Cuco y Fito eran excelentes devoradores de golosinas. Siempre tenían un caramelo en la boca. Como todos los niños de la colonia, estaban enamorados de Rosita. Cada vez que la veían, se atragantaban de la emoción y tenían que correr a la tienda de don Silvestre a tomar refrescos de emergencia.

Pero había alguien que odiaba a Rosita con toda su alma: la gorda Tencha. En opinión de Tencha, Rosita era una presumida que se creía la divina garza.

-No sé cómo les puede gustar Rosita. Yo, en cambio, soy un pimpollo de hermosura -decía la gorda Tencha.

La verdad es que Cuco y Fito soportaban a la gorda sólo porque era buenísima en fútbol. Pegaba unos cañonazos formidables. Gracias a su potencia, el equipo de Cuco y Fito era el mejor de la colonia.

Casi todas las tardes, jugaban fútbol en un lote baldío. En una ocasión Rosita fue a ver el partido. Fito estaba de portero. Al descubrir a Rosita se quedó como estatua y no se fijó en la pelota que iba directamente a su cabeza. Se desmayó con el pelotazo.

-Fue por mi culpa -dijo Rosita. Ignorando la cara de fuchi que le hacía la gorda, corrió hacia Fito y le acarició el pelo hasta que despertó.

Cuando Fito abrió los ojos vio todo borroso, como si estuviera en el fondo del mar, pero poco a poco fue distinguiendo la cara de Rosita. Esta vez no se atragantó, porque no tenía ningún dulce en la boca, pero sintió un extraño cosquilleo en la nariz, como si tomara un refresco con mucho gas.

-No soporto las escenas románticas -dijo la gorda Tencha, y se fue del lote baldío, llevándose su balón de cuero.

Esa noche, la gorda vio un programa de televisión que le dio una idea terrible: desaparecer a Rosita, borrarla del mapa como si fuera un dibujo en un cuaderno. Resulta que en el programa se presentaba un nuevo invento: el lápiz labial que hacía invisible a la gente.

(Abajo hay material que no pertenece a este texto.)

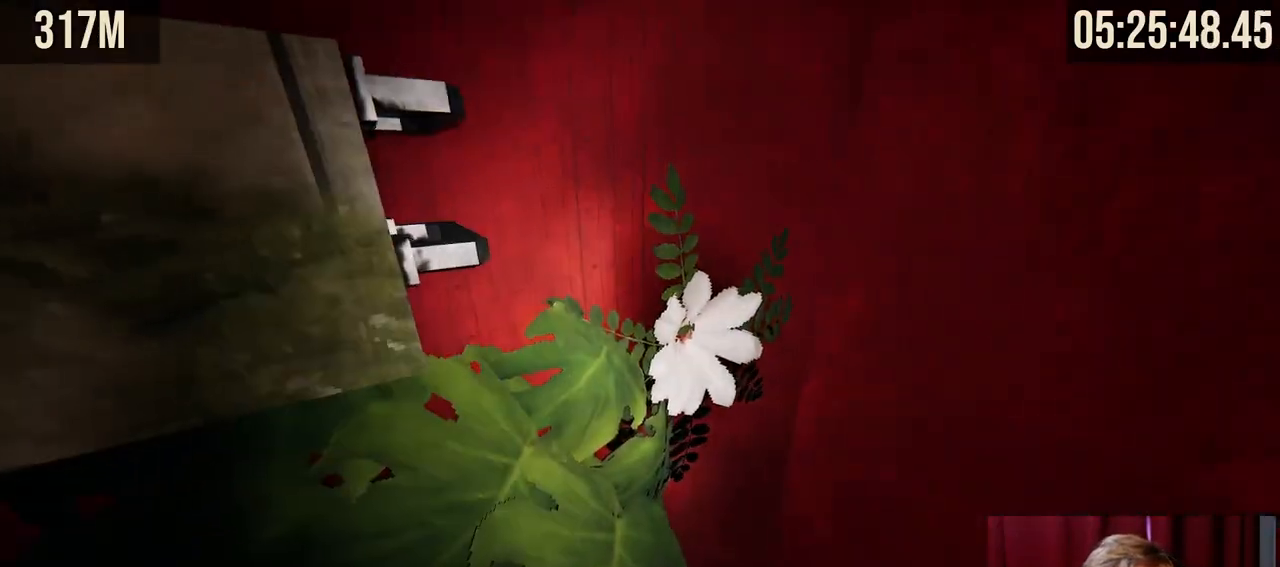
{"keys": ["w"], "mouse": [], "events": [[350, "w", "down"]]}
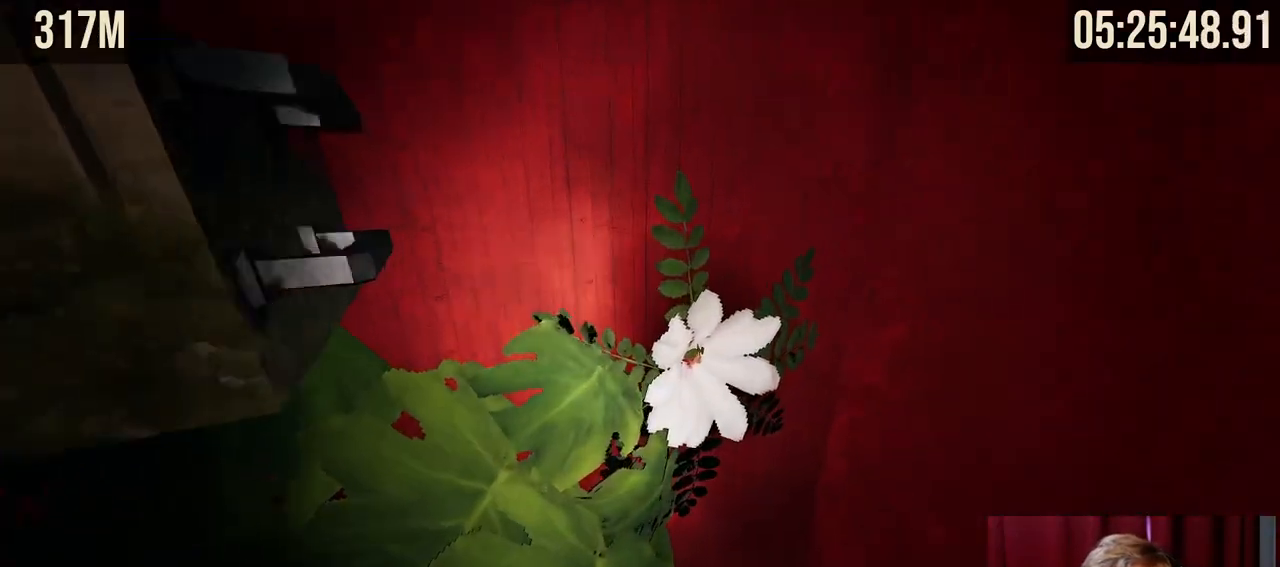
{"keys": ["w"], "mouse": [], "events": [[134, "space", "down"], [300, "space", "up"]]}
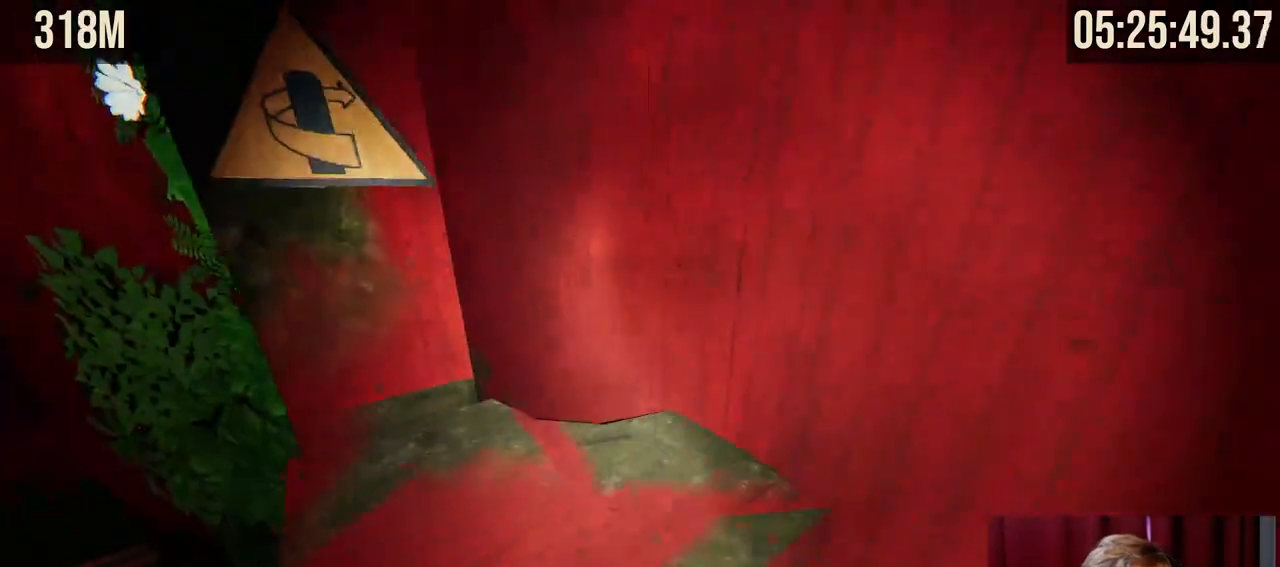
{"keys": [], "mouse": [], "events": [[50, "a", "down"], [134, "a", "up"], [267, "w", "up"], [317, "d", "down"], [417, "d", "up"]]}
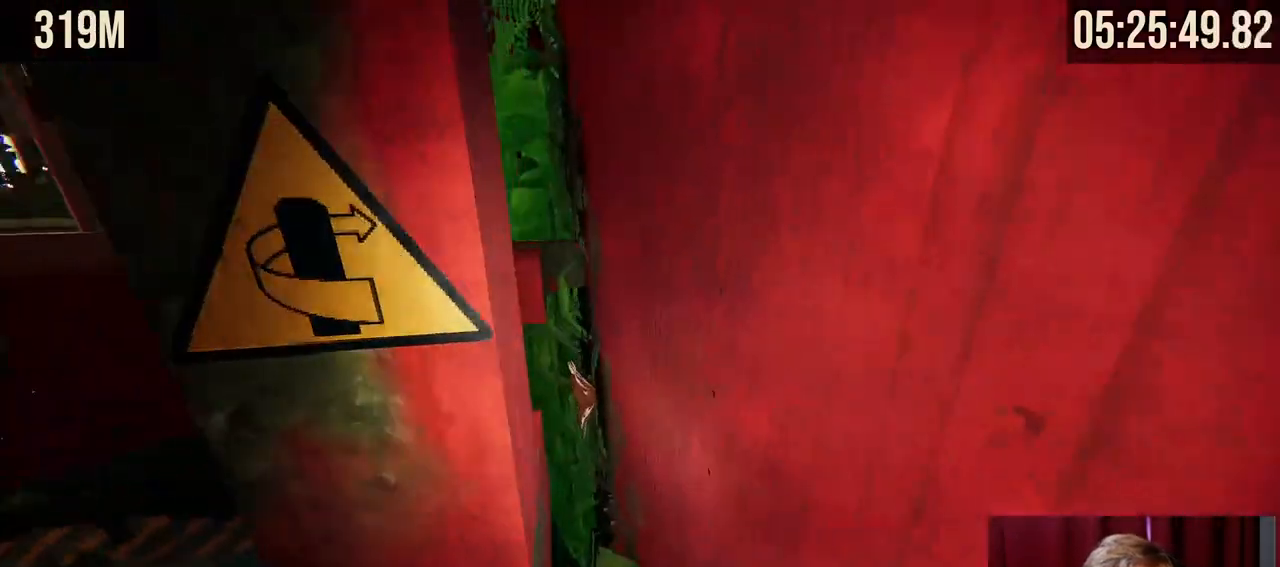
{"keys": ["space", "w"], "mouse": ["right"], "events": [[250, "mouse_right", "down"], [250, "w", "down"], [434, "space", "down"]]}
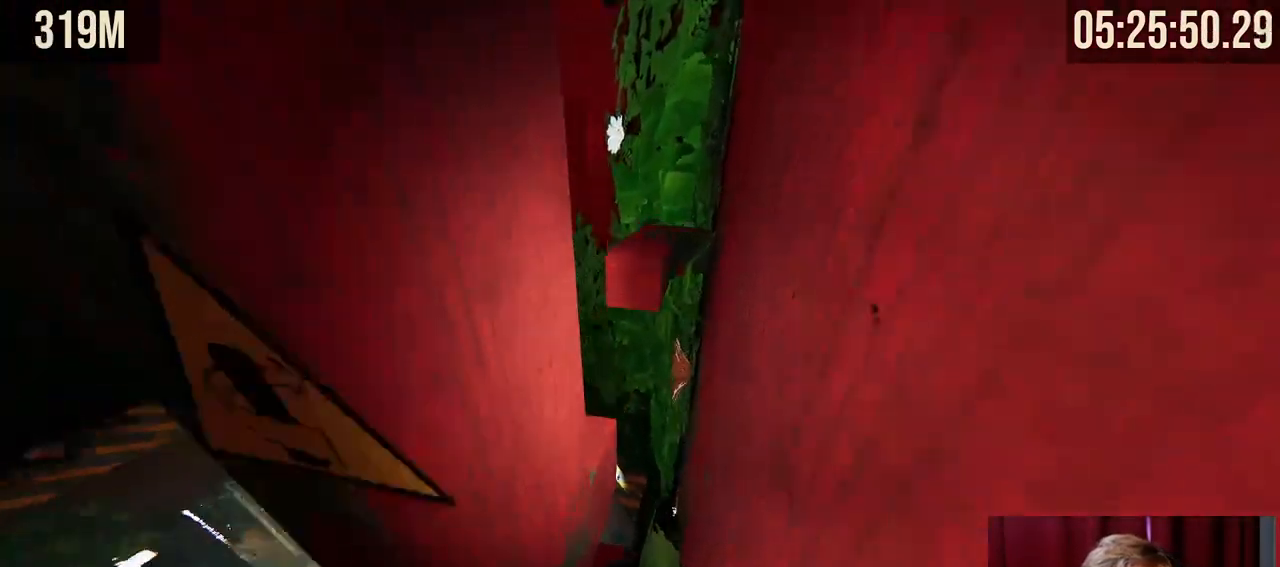
{"keys": ["a", "s"], "mouse": [], "events": [[50, "space", "up"], [134, "mouse_right", "up"], [200, "a", "down"], [300, "w", "up"], [434, "s", "down"]]}
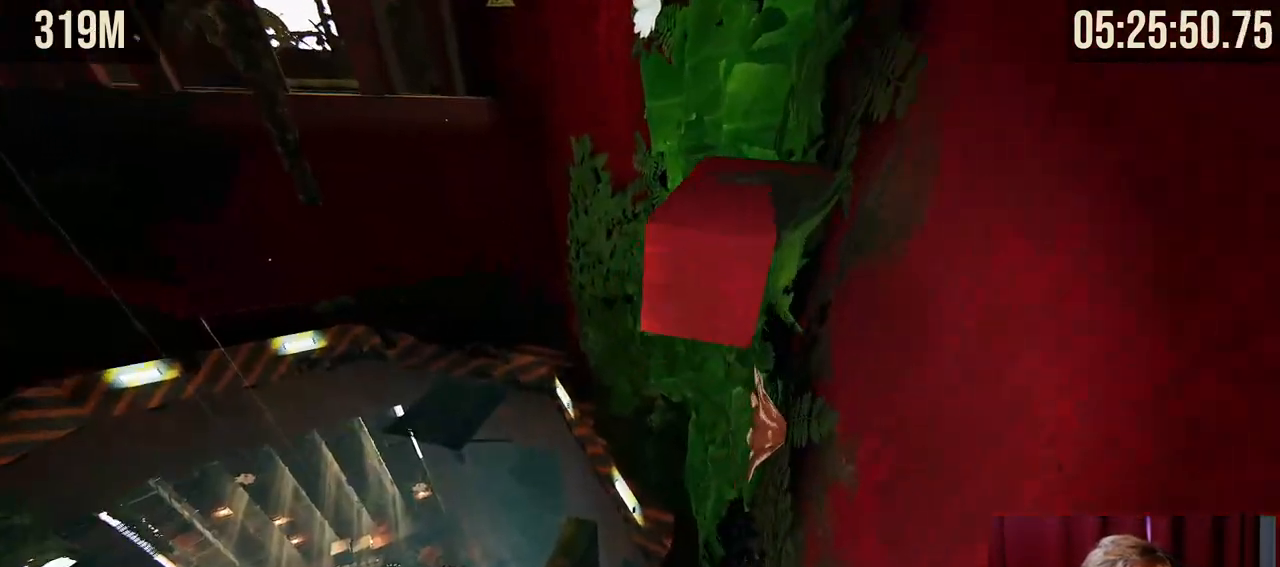
{"keys": ["w"], "mouse": ["right"], "events": [[17, "a", "up"], [117, "s", "up"], [267, "mouse_right", "down"], [317, "w", "down"]]}
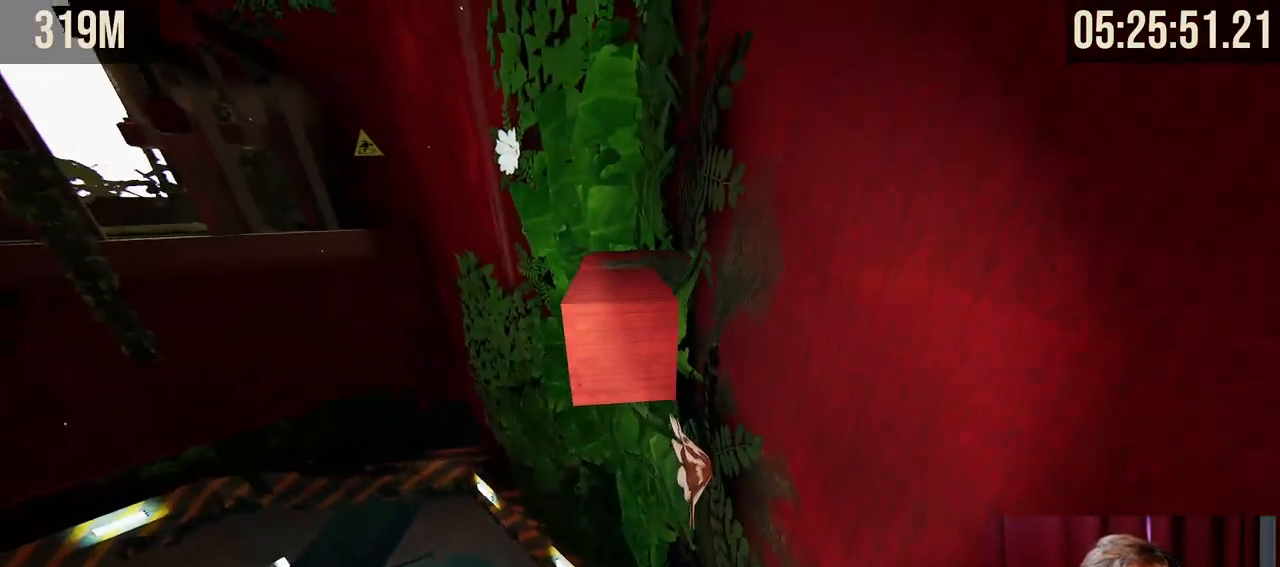
{"keys": [], "mouse": [], "events": [[34, "space", "down"], [234, "space", "up"], [434, "mouse_right", "up"], [467, "w", "up"]]}
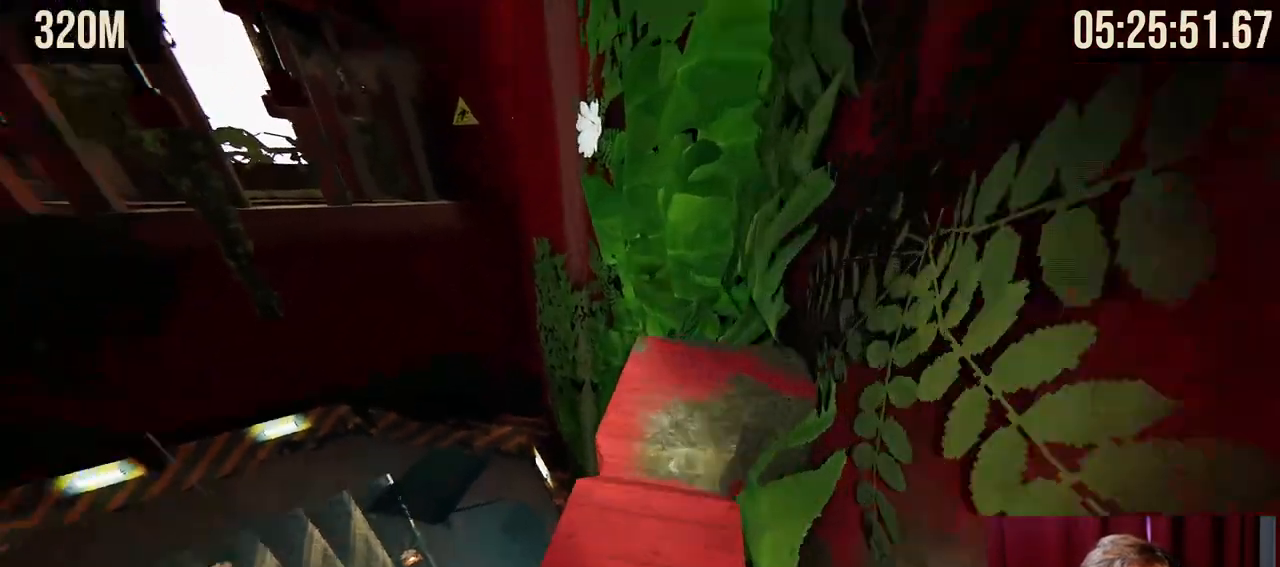
{"keys": [], "mouse": [], "events": []}
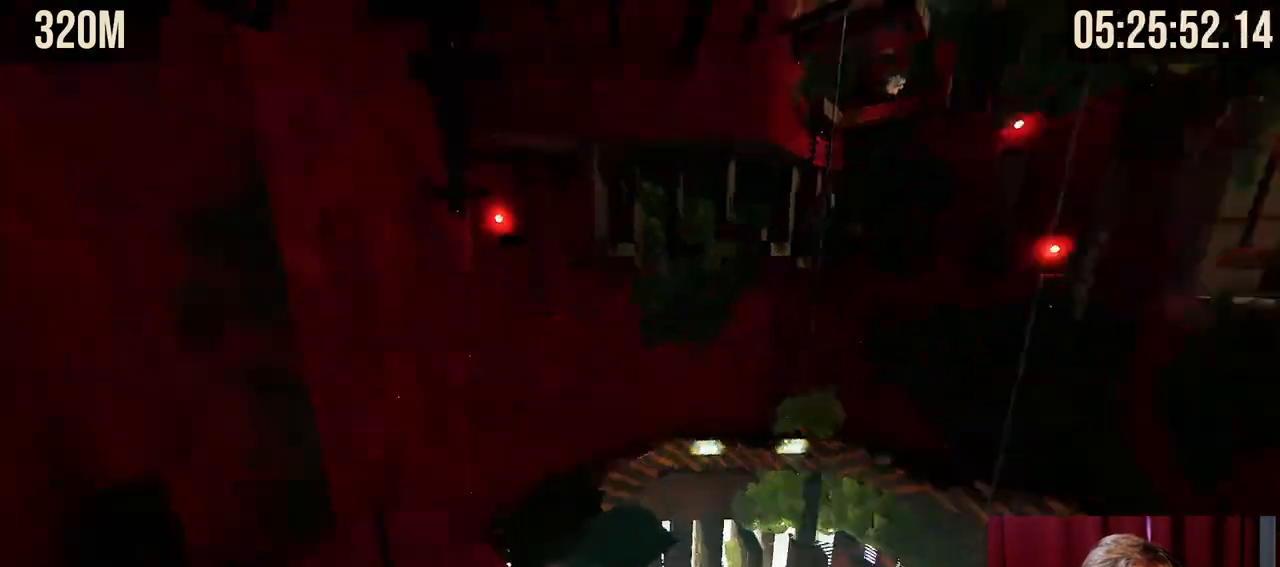
{"keys": [], "mouse": [], "events": []}
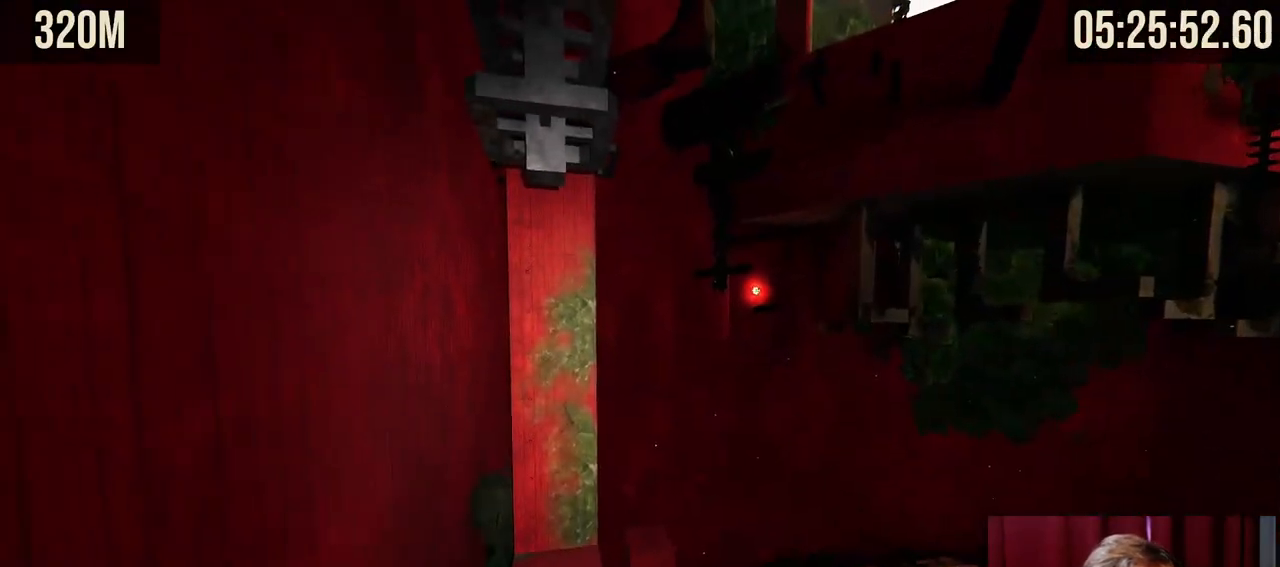
{"keys": ["space", "w"], "mouse": [], "events": [[84, "mouse_right", "down"], [117, "w", "down"], [234, "space", "down"], [500, "mouse_right", "up"]]}
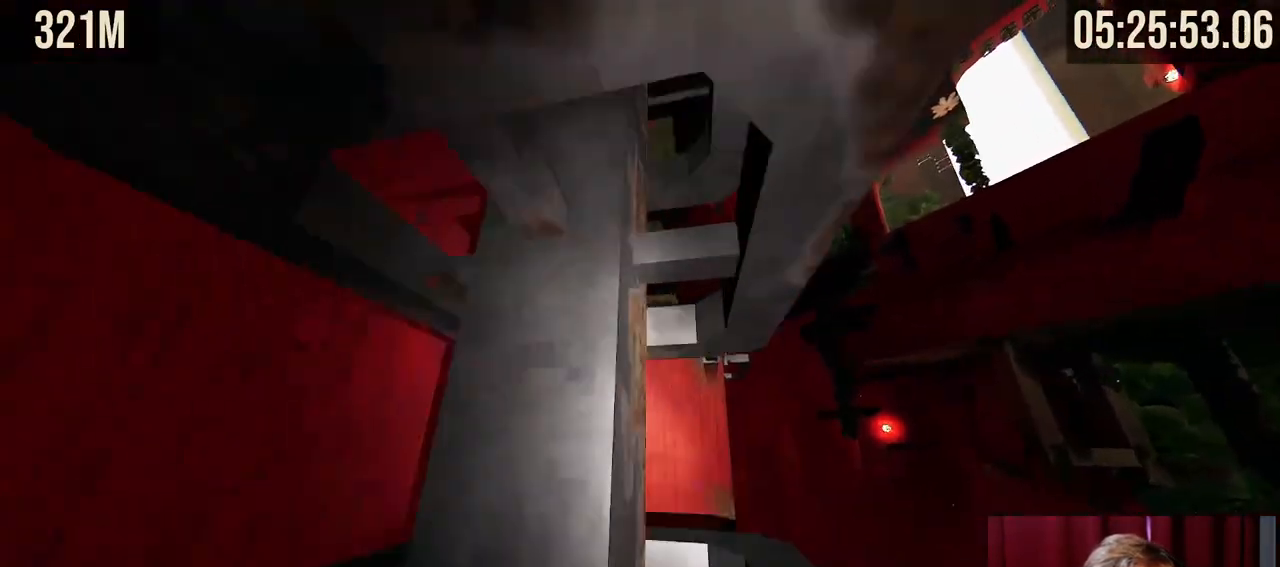
{"keys": ["shift"], "mouse": [], "events": [[17, "space", "up"], [234, "shift", "down"], [350, "w", "up"]]}
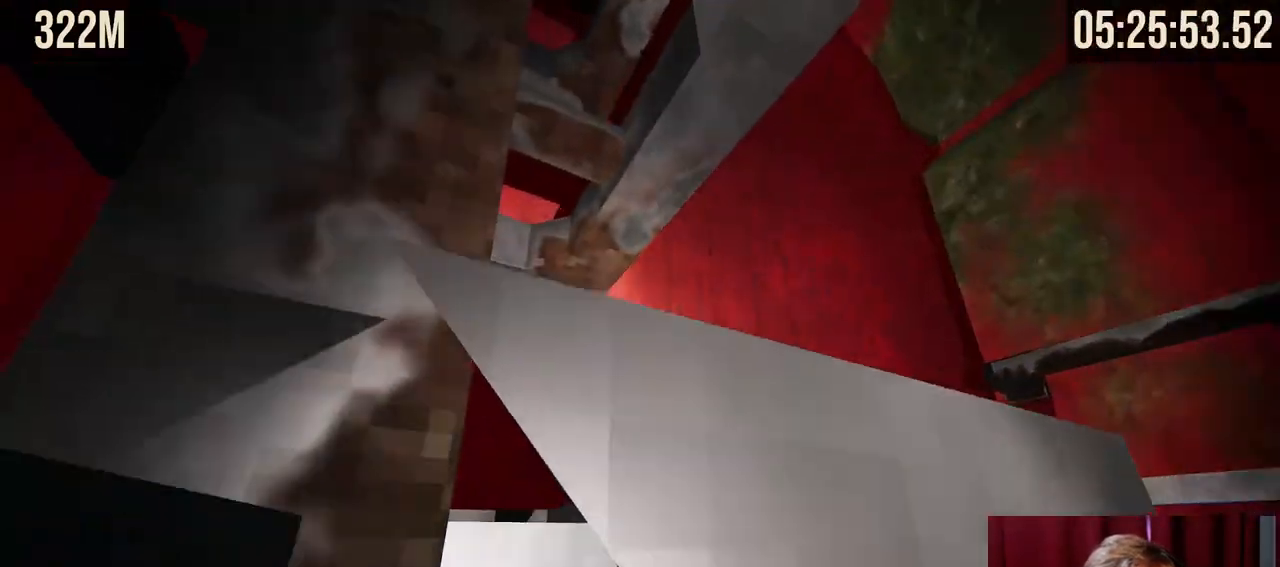
{"keys": ["d", "shift", "w"], "mouse": [], "events": [[150, "w", "down"], [217, "d", "down"]]}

Como muchos otros inventos raros, éste sólo se podía comprar en Estados Unidos. La gorda pasó varios días pensando y pensando en la manera de conseguir el lápiz labial. En eso estaba cuando su mamá le anunció que haría un viaje a Estados Unidos.

La mamá de la gorda era conocida en la colonia como la supergorda y su abuela como la recontragorda. Las tres juntas pesaban tanto que no había elevador capaz de levantarlas.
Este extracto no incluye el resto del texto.